GitHub: why it is right for open source and wrong for you

Octocat

For most of the software development projects in the world, GitHub is the wrong choice for their hosting needs. This is because for most of the world, they are not developing open source software, and thus the pricing model for GitHub works against them, as it is designed to charge the daylights out of those who do not develop open source software.

To help me explain this, let’s look at two examples.

An open source example

Git prcing

We will use Git itself as our example for open source. Here is a project that is open source and uses three public repositories. Looking at the Git repository, there have been 702 contributors to it.

When you examine the GitHub pricing model, this could be run on any plan, including the free one, since we are only constrained to have no private repositories on GitHub (you can have unlimited public repositories) and unlimited contributors—which makes it perfect for open source.

When you apply the recommendation I mentioned in yesterday’s post about lightweight repositories to this model (with free, unlimited public repositories), it makes even more sense for open source projects.

A corporate example

The other side of the coin is a company doing consulting or in-house development work that needs storage, and (for whatever reason), that work cannot be open sourced. Thus, you will need private repositories—and a lot of them if you follow lightweight repository principles. Even if you don’t intend to follow those principles, splitting up your repository in an organizational way might still create a lot of repositories.

For example: I worked at a small company (< 30 developers) that deployed and developed on top of Microsoft CRM & SharePoint. There, we split things by customer (so each customer got a repository), and after three years, we had nearly 200 repositories. For them to use GitHub simply by moving over would mean negotiating a custom price with GitHub, as GitHub doesn’t offer standard pricing at that level. If they had restructured to properly follow the lightweight repository principle, they could have easily tripled the repository count!

So if not GitHub, then who?

In a company, you need to view the issue from a different angle—you need many repositories. However, you also have another key difference from open source: you have limits on something open source doesn’t—and doesn’t want to limit—contributors. In a company, you’ll only have staff or project contributors, so limiting the number of people involved is useful. It also makes costing hosting easier, as it boils down to per-head pricing.

So who offers Git hosting with unlimited private repositories and charges per head? There are two main players in this space, and I’ve used both—both are great solutions. BTW, I also use GitHub and think it’s great—just more suited for open source collaboration.

BitBucket

Bitbucket logo

BitBucket, which started as Mercurial hosting to GitHub’s Git hosting, now offers Git as well. Their model is straightforward: unlimited private repositories at $1 per user per month. Simple.

TF Service

VS heart TFS

Who expected Microsoft to excel at Git hosting? They’ve done it well with their TF Service offering, which provides unlimited private Git repositories. TF Service is currently free, but that won’t last—my gut tells me Microsoft can’t compete with BitBucket’s $1 per user cost.
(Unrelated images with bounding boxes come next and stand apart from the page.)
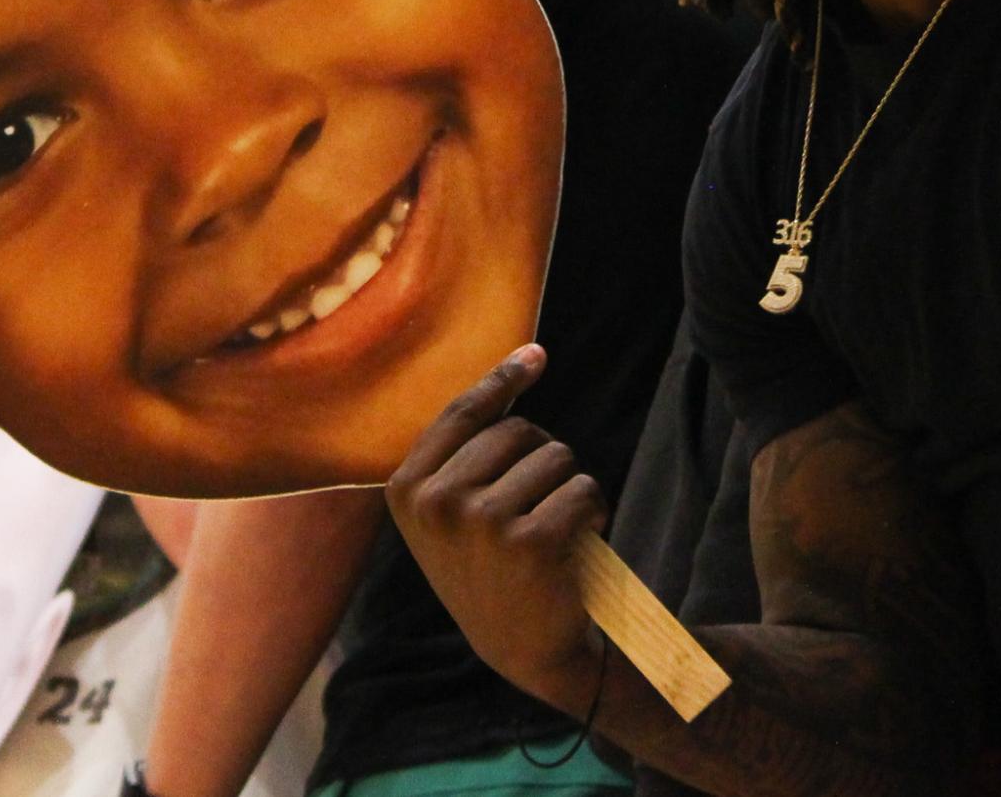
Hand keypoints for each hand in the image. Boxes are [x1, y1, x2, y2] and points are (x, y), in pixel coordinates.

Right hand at [385, 345, 608, 712]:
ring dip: (567, 486)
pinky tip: (578, 542)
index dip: (503, 379)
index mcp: (407, 489)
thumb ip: (470, 442)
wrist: (526, 648)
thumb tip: (530, 353)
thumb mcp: (453, 507)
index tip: (535, 355)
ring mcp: (482, 522)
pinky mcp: (531, 542)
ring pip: (555, 456)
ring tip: (552, 529)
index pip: (463, 412)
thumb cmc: (491, 563)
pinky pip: (583, 489)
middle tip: (534, 508)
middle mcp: (437, 503)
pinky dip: (593, 509)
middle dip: (540, 458)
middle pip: (517, 431)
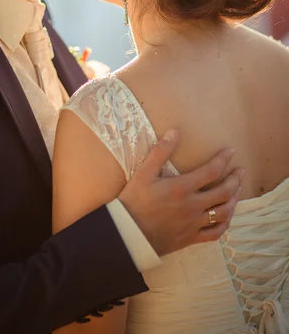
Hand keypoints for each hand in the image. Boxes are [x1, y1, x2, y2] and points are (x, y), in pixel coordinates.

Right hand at [118, 130, 243, 255]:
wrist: (128, 235)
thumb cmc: (134, 202)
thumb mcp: (143, 174)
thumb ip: (160, 152)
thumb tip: (174, 132)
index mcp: (182, 188)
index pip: (211, 171)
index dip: (223, 160)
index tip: (231, 152)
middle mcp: (192, 206)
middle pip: (223, 192)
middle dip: (235, 180)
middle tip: (240, 171)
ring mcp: (193, 223)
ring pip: (223, 212)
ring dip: (233, 200)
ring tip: (237, 191)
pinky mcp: (191, 238)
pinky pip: (215, 233)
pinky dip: (225, 224)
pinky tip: (227, 217)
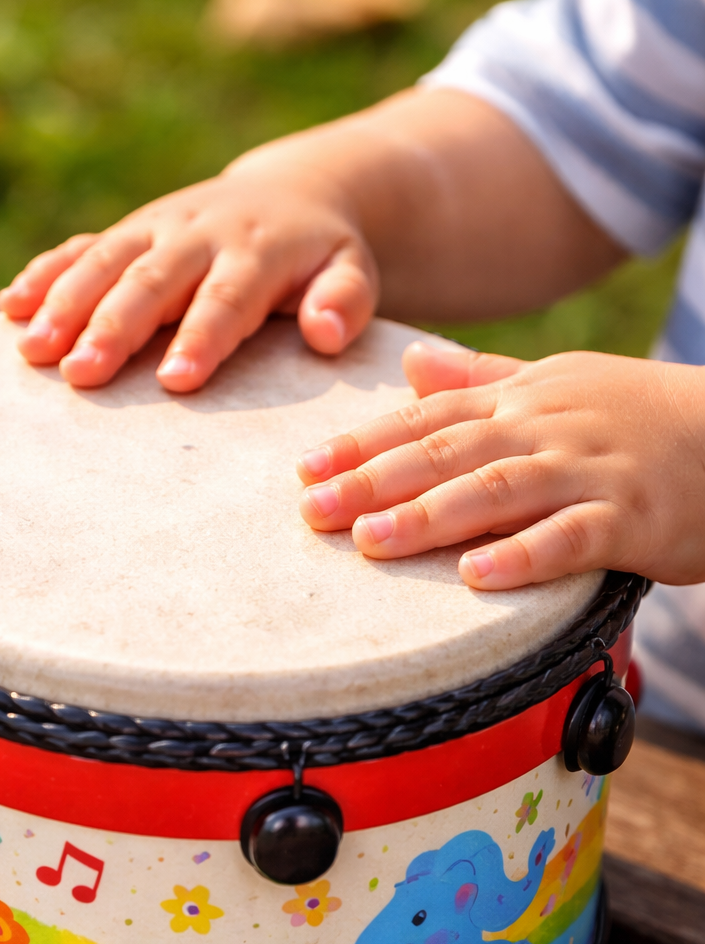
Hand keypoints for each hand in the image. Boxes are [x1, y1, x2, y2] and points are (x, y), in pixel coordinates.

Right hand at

The reason it can’t compete is that TF Service offers more than code hosting—build servers, work item tracking, and more! Plus, if you have Visual Studio Premium or Ultimate, you likely have an MSDN subscription, which may cover TF Service costs, making it free.

Summary

This post isn’t about criticizing GitHub—it’s an amazing service that has revolutionized how the world interacts with code. What it aims to show is that, despite its popularity, GitHub may not be the best solution for everyone.

The real number one issue to avoid GitHub

While this discussion focuses on pricing (often overlooked when choosing a platform), the top blocker for GitHub—and for TF Service & BitBucket—is my customers. Many won’t allow hosting outside the company or in a foreign country, so we must run our own infrastructure to accommodate them.